_WHAT THE TASK REQUIRES_: Write out the lines below as a numbered list, beginning at the line that contains "country: JP" and stopping after the line that contains "latitude: 47.0412". Skip blank lines and leave out the pictures.

_EXERCISE INPUT_:
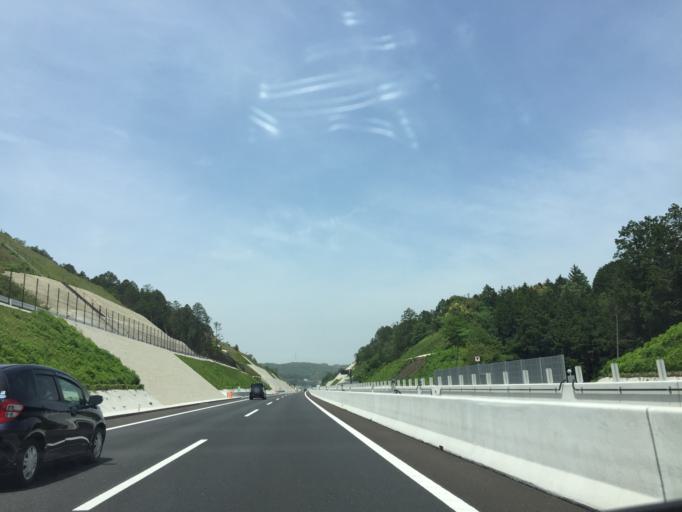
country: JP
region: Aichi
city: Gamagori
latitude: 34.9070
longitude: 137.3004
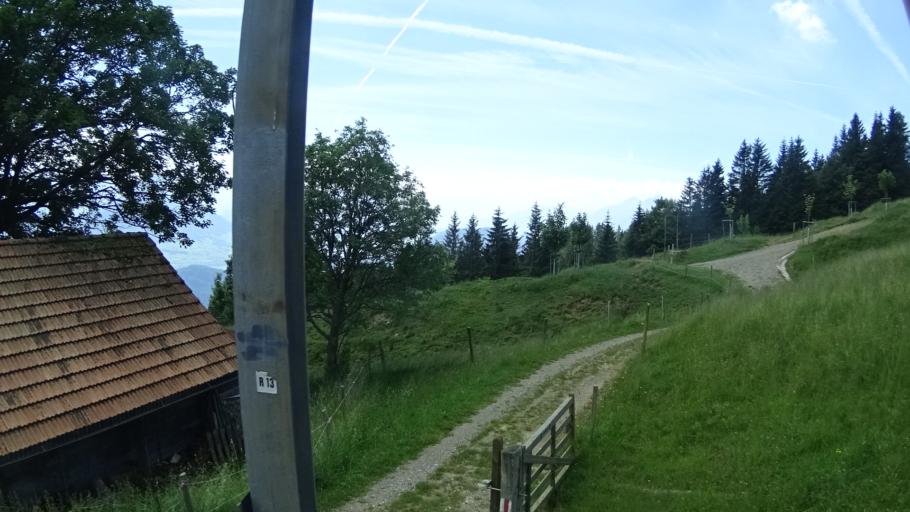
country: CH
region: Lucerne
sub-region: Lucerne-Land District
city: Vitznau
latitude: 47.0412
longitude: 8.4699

---

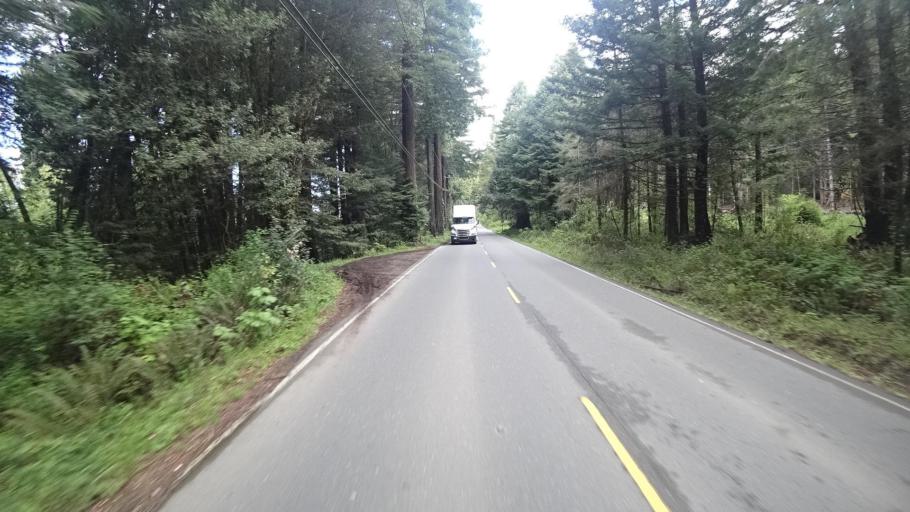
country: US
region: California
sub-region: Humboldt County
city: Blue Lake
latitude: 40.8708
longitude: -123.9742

...

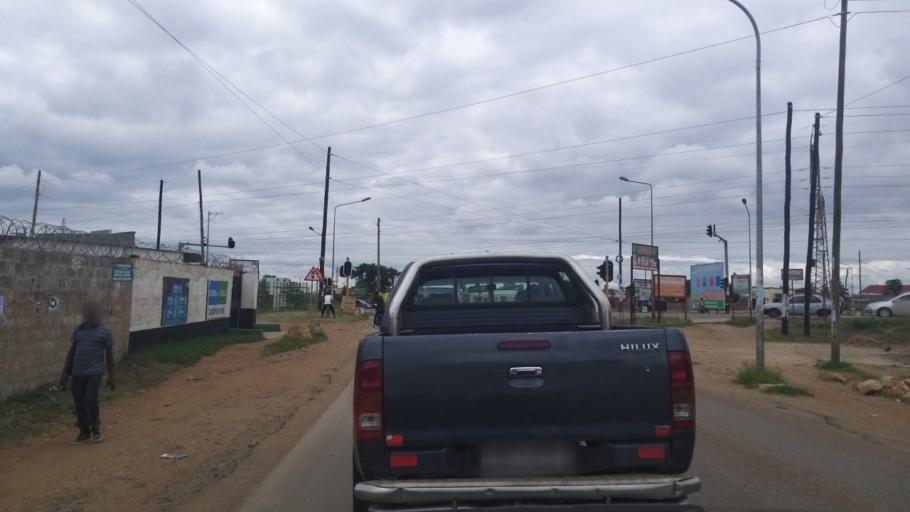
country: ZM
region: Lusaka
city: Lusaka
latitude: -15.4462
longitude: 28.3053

_OUTPUT OF THE EXERCISE_:
1. country: JP
2. region: Aichi
3. city: Gamagori
4. latitude: 34.9070
5. longitude: 137.3004
6. country: CH
7. region: Lucerne
8. sub-region: Lucerne-Land District
9. city: Vitznau
10. latitude: 47.0412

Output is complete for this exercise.